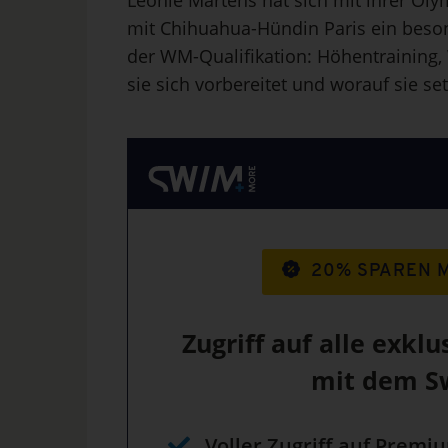
Leonie Märtens hat sich mit ihrer Ol
mit Chihuahua-Hündin Paris ein beson
der WM-Qualifikation: Höhentraining,
sie sich vorbereitet und worauf sie se
20% SPAREN 
Zugriff auf alle exklu
mit dem S
Voller Zugriff auf Premi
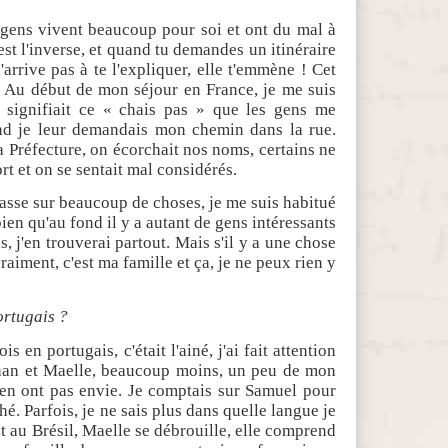
 gens vivent beaucoup pour soi et ont du mal à
'est l'inverse, et quand tu demandes un itinéraire
'arrive pas à te l'expliquer, elle t'emmène ! Cet
 Au début de mon séjour en France, je me suis
signifiait ce « chais pas » que les gens me
nd je leur demandais mon chemin dans la rue.
a Préfecture, on écorchait nos noms, certains ne
rt et on se sentait mal considérés.
passe sur beaucoup de choses, je me suis habitué
bien qu'au fond il y a autant de gens intéressants
s, j'en trouverai partout. Mais s'il y a une chose
iment, c'est ma famille et ça, je ne peux rien y
ortugais ?
 en portugais, c'était l'ainé, j'ai fait attention
than et Maelle, beaucoup moins, un peu de mon
n'en ont pas envie. Je comptais sur Samuel pour
hé. Parfois, je ne sais plus dans quelle langue je
st au Brésil, Maelle se débrouille, elle comprend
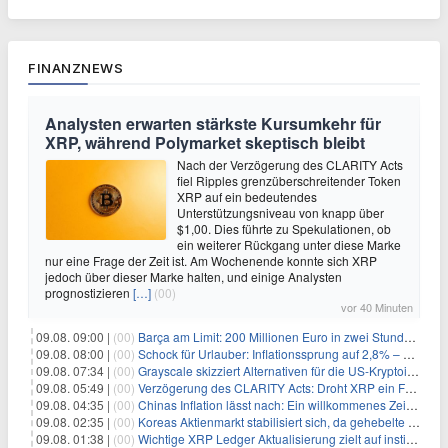
FINANZNEWS
Analysten erwarten stärkste Kursumkehr für
XRP, während Polymarket skeptisch bleibt
Nach der Verzögerung des CLARITY Acts
fiel Ripples grenzüberschreitender Token
XRP auf ein bedeutendes
Unterstützungsniveau von knapp über
$1,00. Dies führte zu Spekulationen, ob
ein weiterer Rückgang unter diese Marke
nur eine Frage der Zeit ist. Am Wochenende konnte sich XRP
jedoch über dieser Marke halten, und einige Analysten
prognostizieren
[…]
(00)
vor 40 Minuten
09.08. 09:00 |
(00)
Barça am Limit: 200 Millionen Euro in zwei Stunden – warum dieser Schuldentrip hochgefährlich wird
09.08. 08:00 |
(00)
Schock für Urlauber: Inflationssprung auf 2,8% – Diese Preise explodieren jetzt
09.08. 07:34 |
(00)
Grayscale skizziert Alternativen für die US-Kryptoindustrie ohne CLARITY Act
09.08. 05:49 |
(00)
Verzögerung des CLARITY Acts: Droht XRP ein Fall unter die $1-Marke?
09.08. 04:35 |
(00)
Chinas Inflation lässt nach: Ein willkommenes Zeichen für Investoren angesichts der Folgen des Öl-Schocks
09.08. 02:35 |
(00)
Koreas Aktienmarkt stabilisiert sich, da gehebelte Positionen abgebaut werden
09.08. 01:38 |
(00)
Wichtige XRP Ledger Aktualisierung zielt auf institutionelle Akzeptanz ab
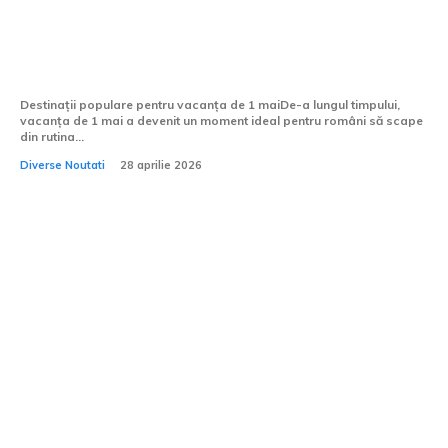
2026: Care este cea mai rapidă și cea mai
accesibilă cale spre mare de 1 mai?
Destinații populare pentru vacanța de 1 maiDe-a lungul timpului,
vacanța de 1 mai a devenit un moment ideal pentru români să scape
din rutina...
Diverse Noutati
28 aprilie 2026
------------------------------------------------------------
- _Exercise description_:
Pictures do not belong in the copy. Reproduce the rest of the data exactly.

- _Solution to this task_:
Leonie Märtens hat sich mit ihrer Ol
mit Chihuahua-Hündin Paris ein beson
der WM-Qualifikation: Höhentraining,
sie sich vorbereitet und worauf sie se
20% SPAREN 
Zugriff auf alle exklu
mit dem S
Voller Zugriff auf Premi
 gens vivent beaucoup pour soi et ont du mal à
'est l'inverse, et quand tu demandes un itinéraire
'arrive pas à te l'expliquer, elle t'emmène ! Cet
 Au début de mon séjour en France, je me suis
signifiait ce « chais pas » que les gens me
nd je leur demandais mon chemin dans la rue.
a Préfecture, on écorchait nos noms, certains ne
rt et on se sentait mal considérés.
passe sur beaucoup de choses, je me suis habitué
bien qu'au fond il y a autant de gens intéressants
s, j'en trouverai partout. Mais s'il y a une chose
iment, c'est ma famille et ça, je ne peux rien y
ortugais ?
 en portugais, c'était l'ainé, j'ai fait attention
than et Maelle, beaucoup moins, un peu de mon
n'en ont pas envie. Je comptais sur Samuel pour
hé. Parfois, je ne sais plus dans quelle langue je
st au Brésil, Maelle se débrouille, elle comprend
FINANZNEWS
Analysten erwarten stärkste Kursumkehr für
XRP, während Polymarket skeptisch bleibt
Nach der Verzögerung des CLARITY Acts
fiel Ripples grenzüberschreitender Token
XRP auf ein bedeutendes
Unterstützungsniveau von knapp über
$1,00. Dies führte zu Spekulationen, ob
ein weiterer Rückgang unter diese Marke
nur eine Frage der Zeit ist. Am Wochenende konnte sich XRP
jedoch über dieser Marke halten, und einige Analysten
prognostizieren
[…]
(00)
vor 40 Minuten
09.08. 09:00 |
(00)
Barça am Limit: 200 Millionen Euro in zwei Stunden – warum dieser Schuldentrip hochgefährlich wird
09.08. 08:00 |
(00)
Schock für Urlauber: Inflationssprung auf 2,8% – Diese Preise explodieren jetzt
09.08. 07:34 |
(00)
Grayscale skizziert Alternativen für die US-Kryptoindustrie ohne CLARITY Act
09.08. 05:49 |
(00)
Verzögerung des CLARITY Acts: Droht XRP ein Fall unter die $1-Marke?
09.08. 04:35 |
(00)
Chinas Inflation lässt nach: Ein willkommenes Zeichen für Investoren angesichts der Folgen des Öl-Schocks
09.08. 02:35 |
(00)
Koreas Aktienmarkt stabilisiert sich, da gehebelte Positionen abgebaut werden
09.08. 01:38 |
(00)
Wichtige XRP Ledger Aktualisierung zielt auf institutionelle Akzeptanz ab
2026: Care este cea mai rapidă și cea mai
accesibilă cale spre mare de 1 mai?
Destinații populare pentru vacanța de 1 maiDe-a lungul timpului,
vacanța de 1 mai a devenit un moment ideal pentru români să scape
din rutina...
Diverse Noutati
28 aprilie 2026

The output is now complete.